I am glad those days are over. I have no wish to return to them.

Closets are for clothes and not for people. Nobody should be forced to hide their nature and no Christian should be shocked to discover the diversity out there.

Sin is sin. I think homosexual actions, like any sex outside of marriage between a man and a woman, is sin. I think masturbation is a sin, but I don’t think people who struggle not to do it should hide their struggles.

That people who struggled with temptation to a particular sin felt the need to hide it from the community of faith did not help them deal with their particular “thorn in the flesh.” In fact, to hide a temptation frequently enables acting on the temptation. To reveal the proclivity helps the community work with the person to avoid the temptation.
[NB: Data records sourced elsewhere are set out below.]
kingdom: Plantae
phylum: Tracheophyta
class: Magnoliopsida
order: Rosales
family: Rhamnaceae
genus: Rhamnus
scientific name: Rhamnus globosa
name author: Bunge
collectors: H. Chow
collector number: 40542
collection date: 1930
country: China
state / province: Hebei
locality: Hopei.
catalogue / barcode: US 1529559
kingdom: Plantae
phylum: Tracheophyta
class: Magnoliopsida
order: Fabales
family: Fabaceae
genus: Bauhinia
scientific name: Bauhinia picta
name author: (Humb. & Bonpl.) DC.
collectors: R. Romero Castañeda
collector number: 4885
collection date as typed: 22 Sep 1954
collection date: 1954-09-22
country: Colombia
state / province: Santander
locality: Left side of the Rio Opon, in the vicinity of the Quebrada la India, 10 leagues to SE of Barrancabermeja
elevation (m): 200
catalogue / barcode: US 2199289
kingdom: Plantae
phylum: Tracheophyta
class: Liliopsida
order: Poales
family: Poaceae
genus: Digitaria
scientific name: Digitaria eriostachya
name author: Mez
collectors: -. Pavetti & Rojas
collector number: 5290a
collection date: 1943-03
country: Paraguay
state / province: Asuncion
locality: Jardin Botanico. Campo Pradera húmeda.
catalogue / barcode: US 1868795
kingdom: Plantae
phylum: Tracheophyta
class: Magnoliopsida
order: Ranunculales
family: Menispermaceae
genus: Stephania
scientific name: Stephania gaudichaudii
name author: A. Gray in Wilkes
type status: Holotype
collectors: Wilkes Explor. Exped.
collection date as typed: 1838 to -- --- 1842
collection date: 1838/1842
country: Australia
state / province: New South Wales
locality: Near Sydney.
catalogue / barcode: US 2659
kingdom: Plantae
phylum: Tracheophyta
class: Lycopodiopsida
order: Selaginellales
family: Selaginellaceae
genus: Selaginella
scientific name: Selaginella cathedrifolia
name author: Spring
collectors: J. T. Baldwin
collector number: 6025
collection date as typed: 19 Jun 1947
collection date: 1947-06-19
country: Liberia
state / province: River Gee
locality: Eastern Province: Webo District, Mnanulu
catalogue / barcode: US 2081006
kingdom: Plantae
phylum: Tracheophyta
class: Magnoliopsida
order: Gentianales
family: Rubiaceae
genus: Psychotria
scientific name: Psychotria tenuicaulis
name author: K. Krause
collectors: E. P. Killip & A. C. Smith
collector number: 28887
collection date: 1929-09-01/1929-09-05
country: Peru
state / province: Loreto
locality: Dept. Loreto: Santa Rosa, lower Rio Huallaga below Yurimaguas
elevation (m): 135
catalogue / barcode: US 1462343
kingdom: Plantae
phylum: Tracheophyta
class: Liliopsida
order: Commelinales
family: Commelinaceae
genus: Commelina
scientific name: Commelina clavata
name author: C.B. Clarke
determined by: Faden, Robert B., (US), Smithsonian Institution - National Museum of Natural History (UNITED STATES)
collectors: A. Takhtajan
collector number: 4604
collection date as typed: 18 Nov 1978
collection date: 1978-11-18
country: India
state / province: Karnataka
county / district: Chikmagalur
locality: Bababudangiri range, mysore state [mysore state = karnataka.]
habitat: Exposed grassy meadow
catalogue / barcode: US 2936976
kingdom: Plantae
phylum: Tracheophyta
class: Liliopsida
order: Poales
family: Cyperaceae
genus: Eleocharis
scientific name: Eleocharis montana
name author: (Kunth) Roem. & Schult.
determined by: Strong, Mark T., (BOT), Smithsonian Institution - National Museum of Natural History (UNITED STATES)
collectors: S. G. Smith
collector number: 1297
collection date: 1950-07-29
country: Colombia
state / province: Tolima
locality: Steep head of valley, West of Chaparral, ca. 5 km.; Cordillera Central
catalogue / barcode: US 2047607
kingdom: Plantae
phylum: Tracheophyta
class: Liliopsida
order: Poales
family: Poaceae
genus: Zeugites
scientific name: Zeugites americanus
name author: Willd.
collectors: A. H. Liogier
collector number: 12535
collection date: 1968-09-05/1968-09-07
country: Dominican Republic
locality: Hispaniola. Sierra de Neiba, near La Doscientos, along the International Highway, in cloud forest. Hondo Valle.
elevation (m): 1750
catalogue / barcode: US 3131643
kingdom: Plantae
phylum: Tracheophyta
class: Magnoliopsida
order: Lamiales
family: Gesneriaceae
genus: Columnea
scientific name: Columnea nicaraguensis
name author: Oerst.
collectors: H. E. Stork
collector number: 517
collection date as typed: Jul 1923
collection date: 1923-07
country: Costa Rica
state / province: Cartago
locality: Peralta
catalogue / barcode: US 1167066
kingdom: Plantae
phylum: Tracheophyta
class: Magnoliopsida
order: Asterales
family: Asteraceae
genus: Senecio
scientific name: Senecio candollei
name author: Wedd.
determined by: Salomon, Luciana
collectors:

Too often the church community would be “shocked” to discover Bob was tempted by homosexual desire, but not at all shocked by Bob’s abusive temper. He would be fired for the first from any church job (especially if he faltered), but not for repeated examples of brow beating.

No wonder Bob hid his temptations.

The church I attend is open to all of us that struggle, but struggle with hope for liberty from vice. My church knows that some members have same sex attraction and that some members are discontent in their marriages. It acknowledges any number of ways we fall short of our goal. We confess our sins one to another.

We judge the sin as sin and the sinner as a sinner. We don’t stop there.

We pray for mercy as we have received mercy. The closet, hidden sin, is wrong. The Lord Jesus points out that every hidden thing will be revealed. The future of the Church is not a return to the closet, but a blessed release from that bad, un-Christian system to real holiness.